- Directed by: Neil LaBute
- Written by: Neil LaBute
- Produced by: Michael Corrente Daryl Freimark Tim Harms Trent Othick David Zander
- Starring: Stanley Tucci Alice Eve
- Cinematography: Rogier Stoffers
- Edited by: Joel Plotch
- Distributed by: Tribeca Film
- Release dates: April 21, 2013 (Tribeca Film Festival); December 10, 2013 (United States);
- Running time: 82 minutes
- Country: United States
- Language: English
- Box office: $6,420

= Some Velvet Morning (film) =

Some Velvet Morning is a 2013 American drama film directed by Neil LaBute and starring Alice Eve and Stanley Tucci.

==Plot summary==
Set entirely inside a rowhouse located in Brooklyn, New York City, and taking place in real time featuring a cast of only two people: a middle-aged lawyer named Fred (Stanley Tucci) surprises his beautiful young mistress Velvet (Alice Eve) by arriving at her doorstep after four years, claiming to have finally left his wife. After she rejects his attempts to rekindle their romance, his persistence evolves into obsession. As tensions rise, a dark history between the former lovers comes into focus.

Initially Velvet tries to get Fred to leave by claiming that she has another appointment with Fred's son, Chris. During Fred and Velvet's discussions, Velvet reveals that she was, and is currently still, working as a high-priced escort whom Fred met on one of his many business trips. Their talk eventually leads to a string of arguments over their relationship. The fight leads to violence as Fred forces himself upon Velvet and rapes her before walking out.

The climactic twist comes when Fred returns and both he and Velvet break character by revealing how they enjoyed play acting the entire scene.

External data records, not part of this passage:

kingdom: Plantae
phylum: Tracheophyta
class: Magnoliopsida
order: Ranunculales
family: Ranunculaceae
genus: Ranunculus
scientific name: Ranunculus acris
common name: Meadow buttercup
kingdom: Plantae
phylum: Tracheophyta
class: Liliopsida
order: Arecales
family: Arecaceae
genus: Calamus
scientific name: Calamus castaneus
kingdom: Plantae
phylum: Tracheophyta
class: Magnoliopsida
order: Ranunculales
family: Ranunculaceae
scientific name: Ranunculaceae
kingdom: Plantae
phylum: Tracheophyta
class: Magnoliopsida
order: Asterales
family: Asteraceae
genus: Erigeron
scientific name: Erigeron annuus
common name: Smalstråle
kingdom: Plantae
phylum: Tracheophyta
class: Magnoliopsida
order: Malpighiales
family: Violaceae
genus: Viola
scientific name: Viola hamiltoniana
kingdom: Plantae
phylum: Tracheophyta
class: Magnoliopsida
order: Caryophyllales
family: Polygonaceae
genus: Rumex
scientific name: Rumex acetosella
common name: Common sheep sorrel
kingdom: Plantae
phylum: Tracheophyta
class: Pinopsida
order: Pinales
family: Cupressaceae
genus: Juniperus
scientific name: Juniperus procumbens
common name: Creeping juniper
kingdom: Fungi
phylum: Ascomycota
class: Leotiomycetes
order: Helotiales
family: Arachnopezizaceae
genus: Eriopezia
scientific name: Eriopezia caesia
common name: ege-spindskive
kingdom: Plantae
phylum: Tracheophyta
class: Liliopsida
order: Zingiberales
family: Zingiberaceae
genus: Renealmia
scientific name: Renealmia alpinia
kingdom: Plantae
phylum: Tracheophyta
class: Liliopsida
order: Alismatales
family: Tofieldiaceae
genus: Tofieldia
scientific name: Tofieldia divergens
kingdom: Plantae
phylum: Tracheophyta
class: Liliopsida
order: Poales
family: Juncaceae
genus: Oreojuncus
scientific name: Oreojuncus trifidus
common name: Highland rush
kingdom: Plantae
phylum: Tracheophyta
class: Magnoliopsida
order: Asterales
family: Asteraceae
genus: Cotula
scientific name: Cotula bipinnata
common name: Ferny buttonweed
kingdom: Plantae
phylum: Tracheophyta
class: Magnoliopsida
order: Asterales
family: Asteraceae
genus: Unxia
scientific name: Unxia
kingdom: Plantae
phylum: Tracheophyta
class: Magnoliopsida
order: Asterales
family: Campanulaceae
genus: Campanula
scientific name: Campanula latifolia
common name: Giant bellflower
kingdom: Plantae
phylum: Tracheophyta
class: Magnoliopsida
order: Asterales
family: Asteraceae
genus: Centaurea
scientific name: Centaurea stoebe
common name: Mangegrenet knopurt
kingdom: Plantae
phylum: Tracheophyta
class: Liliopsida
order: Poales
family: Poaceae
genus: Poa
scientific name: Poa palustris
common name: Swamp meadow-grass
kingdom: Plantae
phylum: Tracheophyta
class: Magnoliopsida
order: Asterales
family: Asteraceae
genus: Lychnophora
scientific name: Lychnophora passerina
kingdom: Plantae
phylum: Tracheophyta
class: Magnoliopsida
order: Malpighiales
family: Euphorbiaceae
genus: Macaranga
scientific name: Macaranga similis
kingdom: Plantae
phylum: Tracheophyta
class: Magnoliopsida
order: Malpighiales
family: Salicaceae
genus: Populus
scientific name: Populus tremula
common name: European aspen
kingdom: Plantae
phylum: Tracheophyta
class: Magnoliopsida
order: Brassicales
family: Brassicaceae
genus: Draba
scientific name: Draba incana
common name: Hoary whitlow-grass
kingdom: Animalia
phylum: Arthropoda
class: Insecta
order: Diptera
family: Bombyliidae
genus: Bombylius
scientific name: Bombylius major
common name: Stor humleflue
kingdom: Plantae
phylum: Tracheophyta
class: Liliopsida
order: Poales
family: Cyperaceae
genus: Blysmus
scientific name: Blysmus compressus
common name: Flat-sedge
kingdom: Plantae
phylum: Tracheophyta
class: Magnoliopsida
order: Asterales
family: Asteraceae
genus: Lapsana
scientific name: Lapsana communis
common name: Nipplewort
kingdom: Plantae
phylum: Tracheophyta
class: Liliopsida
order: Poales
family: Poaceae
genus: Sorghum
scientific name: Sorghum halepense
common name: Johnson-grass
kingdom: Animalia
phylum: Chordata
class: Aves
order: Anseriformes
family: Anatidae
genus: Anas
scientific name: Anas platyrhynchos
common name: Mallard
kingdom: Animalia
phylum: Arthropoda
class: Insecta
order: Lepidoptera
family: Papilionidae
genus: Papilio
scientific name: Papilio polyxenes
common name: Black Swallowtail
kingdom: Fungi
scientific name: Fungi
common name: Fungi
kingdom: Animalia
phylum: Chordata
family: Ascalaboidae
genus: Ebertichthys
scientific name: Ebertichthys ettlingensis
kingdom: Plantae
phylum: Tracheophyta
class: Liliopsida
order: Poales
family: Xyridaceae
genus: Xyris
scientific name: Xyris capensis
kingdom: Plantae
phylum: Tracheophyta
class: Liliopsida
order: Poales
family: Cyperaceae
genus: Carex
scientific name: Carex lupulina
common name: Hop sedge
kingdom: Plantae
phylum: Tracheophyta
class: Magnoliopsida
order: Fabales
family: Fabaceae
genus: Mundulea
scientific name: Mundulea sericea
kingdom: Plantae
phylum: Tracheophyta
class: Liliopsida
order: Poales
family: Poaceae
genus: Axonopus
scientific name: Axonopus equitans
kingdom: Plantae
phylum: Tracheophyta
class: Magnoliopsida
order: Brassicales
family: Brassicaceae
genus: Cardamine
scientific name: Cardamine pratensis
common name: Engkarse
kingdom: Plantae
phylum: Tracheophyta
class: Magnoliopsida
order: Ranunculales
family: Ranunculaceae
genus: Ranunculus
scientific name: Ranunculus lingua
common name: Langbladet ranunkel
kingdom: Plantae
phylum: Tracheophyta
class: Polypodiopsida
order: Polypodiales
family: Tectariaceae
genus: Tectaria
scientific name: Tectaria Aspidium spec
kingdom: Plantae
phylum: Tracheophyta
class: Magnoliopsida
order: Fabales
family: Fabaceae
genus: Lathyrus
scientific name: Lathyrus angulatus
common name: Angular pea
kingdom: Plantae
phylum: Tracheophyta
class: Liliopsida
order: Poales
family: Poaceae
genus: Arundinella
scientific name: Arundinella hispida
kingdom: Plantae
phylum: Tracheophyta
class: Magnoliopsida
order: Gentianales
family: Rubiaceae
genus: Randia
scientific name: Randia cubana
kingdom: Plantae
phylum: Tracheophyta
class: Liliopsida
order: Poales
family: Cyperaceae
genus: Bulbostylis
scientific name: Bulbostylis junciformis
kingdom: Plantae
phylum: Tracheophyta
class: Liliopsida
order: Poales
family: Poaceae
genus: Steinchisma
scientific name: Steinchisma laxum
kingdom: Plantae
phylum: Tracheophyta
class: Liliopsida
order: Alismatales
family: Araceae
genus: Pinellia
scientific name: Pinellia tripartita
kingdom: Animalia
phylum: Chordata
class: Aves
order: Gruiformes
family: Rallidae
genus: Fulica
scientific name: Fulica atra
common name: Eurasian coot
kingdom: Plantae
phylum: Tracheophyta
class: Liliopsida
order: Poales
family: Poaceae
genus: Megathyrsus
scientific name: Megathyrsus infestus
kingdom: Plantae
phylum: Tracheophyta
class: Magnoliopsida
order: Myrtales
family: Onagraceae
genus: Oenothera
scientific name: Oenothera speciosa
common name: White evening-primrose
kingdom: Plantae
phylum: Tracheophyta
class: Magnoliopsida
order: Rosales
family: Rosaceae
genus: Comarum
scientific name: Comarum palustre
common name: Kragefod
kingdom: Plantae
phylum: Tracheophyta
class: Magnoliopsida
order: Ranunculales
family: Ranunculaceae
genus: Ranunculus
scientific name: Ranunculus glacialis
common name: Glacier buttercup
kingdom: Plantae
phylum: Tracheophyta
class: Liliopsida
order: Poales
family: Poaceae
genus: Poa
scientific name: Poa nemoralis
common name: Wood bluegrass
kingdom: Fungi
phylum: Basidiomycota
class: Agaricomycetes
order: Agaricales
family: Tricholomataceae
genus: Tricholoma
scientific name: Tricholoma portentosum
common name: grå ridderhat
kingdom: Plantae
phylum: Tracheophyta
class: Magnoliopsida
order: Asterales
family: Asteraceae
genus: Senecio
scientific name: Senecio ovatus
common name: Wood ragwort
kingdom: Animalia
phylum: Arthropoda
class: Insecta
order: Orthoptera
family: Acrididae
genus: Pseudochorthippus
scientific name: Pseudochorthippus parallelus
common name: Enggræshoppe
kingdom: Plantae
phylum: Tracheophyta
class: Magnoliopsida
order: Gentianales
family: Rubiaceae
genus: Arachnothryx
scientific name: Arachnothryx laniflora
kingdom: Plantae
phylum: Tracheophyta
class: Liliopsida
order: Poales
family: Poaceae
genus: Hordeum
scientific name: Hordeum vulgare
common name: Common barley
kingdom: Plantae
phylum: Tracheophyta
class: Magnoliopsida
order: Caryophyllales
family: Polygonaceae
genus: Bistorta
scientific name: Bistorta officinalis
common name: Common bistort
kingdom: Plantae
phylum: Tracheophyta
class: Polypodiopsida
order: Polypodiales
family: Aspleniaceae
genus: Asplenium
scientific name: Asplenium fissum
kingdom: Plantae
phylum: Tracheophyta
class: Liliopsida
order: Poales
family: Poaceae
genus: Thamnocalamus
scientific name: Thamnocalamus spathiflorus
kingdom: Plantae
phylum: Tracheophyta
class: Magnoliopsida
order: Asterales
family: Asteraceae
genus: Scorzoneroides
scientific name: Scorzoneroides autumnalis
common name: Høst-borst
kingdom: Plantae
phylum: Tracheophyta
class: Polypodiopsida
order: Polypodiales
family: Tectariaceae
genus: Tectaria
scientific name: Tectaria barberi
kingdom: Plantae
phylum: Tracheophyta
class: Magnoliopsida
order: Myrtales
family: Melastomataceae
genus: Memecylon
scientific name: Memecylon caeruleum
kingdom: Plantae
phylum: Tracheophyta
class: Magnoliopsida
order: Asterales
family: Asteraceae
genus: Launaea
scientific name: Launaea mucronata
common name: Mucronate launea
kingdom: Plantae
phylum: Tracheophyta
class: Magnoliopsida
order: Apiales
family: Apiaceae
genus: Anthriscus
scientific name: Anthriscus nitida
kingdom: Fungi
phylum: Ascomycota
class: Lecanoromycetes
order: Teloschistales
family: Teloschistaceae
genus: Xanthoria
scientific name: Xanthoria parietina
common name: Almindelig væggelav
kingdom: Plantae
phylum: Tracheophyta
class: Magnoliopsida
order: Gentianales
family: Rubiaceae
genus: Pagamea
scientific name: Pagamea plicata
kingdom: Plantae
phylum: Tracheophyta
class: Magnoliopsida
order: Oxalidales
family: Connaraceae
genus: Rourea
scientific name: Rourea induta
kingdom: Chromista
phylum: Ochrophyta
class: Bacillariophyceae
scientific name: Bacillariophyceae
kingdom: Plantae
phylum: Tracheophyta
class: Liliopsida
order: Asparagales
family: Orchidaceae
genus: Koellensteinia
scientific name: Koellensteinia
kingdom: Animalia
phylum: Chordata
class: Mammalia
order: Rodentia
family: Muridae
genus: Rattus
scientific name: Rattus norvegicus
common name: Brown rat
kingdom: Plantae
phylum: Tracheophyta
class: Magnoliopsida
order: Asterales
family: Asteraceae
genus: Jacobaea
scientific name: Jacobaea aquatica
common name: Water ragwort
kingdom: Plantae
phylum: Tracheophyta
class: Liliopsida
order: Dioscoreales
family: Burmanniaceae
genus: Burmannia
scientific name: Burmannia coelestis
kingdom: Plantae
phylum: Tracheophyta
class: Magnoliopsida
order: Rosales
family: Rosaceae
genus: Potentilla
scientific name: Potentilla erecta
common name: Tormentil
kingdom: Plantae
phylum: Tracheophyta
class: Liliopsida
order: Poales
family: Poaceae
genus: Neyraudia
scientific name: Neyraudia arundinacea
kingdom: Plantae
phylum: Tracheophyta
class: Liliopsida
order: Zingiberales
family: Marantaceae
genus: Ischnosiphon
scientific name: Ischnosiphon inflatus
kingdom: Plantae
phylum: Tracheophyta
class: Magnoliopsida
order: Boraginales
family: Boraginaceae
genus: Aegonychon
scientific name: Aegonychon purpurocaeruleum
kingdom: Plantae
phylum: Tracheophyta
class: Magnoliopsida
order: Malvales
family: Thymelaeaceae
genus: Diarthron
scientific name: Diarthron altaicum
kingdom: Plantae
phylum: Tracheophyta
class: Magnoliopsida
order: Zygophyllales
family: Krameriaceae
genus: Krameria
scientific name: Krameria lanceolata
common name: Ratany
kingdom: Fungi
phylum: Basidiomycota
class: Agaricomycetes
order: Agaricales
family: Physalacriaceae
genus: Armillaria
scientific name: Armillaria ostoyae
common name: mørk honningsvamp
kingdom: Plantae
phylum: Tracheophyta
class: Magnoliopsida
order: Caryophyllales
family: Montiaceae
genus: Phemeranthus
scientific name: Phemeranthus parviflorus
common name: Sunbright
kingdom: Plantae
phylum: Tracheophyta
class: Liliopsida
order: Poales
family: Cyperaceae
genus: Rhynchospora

It turns out that 'Fred' is just one of Velvet's regular clients and they meet regularly to act out Fred's different fantasies. Fred pays Velvet for her services as well as some extra money for overstaying the hour. When Velvet expresses her wish to play a role other than escort in their future encounters and suggests that maybe she can be a nurse, he says that he will play the patient. As he leaves, Velvet asks Fred to promise that he will call her to schedule their next appointment.

==Cast==
- Stanley Tucci as Fred
- Alice Eve as Velvet

==Reception==
The film received mixed reviews upon release, with Jason Di Rosso from ABC Australia saying that the audience was "treated with utter contempt by the director and his accomplices". Chuck Bowen of Slant Magazine wondered "why LaBute was ever taken seriously as a so-called dramatist of the gulf between the sexes" and called the film a "prolonged exercise in resentful gender stalemating", giving it half a star out of five.

Currently, the film holds a 54% on Rotten Tomatoes, from 37 reviews. The website's critics consensus reads, "Some Velvet Morning marks writer-director Neil LaBute's welcome return to the mode of challenging chamber piece, but this misanthropic two-hander is too slight to produce the same bite as the filmmakers' best works." Christy Lemire, writing for RogerEbert.com, felt it represented a "return to the kind of writing and filmmaking with which Neil LaBute made his name" and awarded it 3 stars out of 4.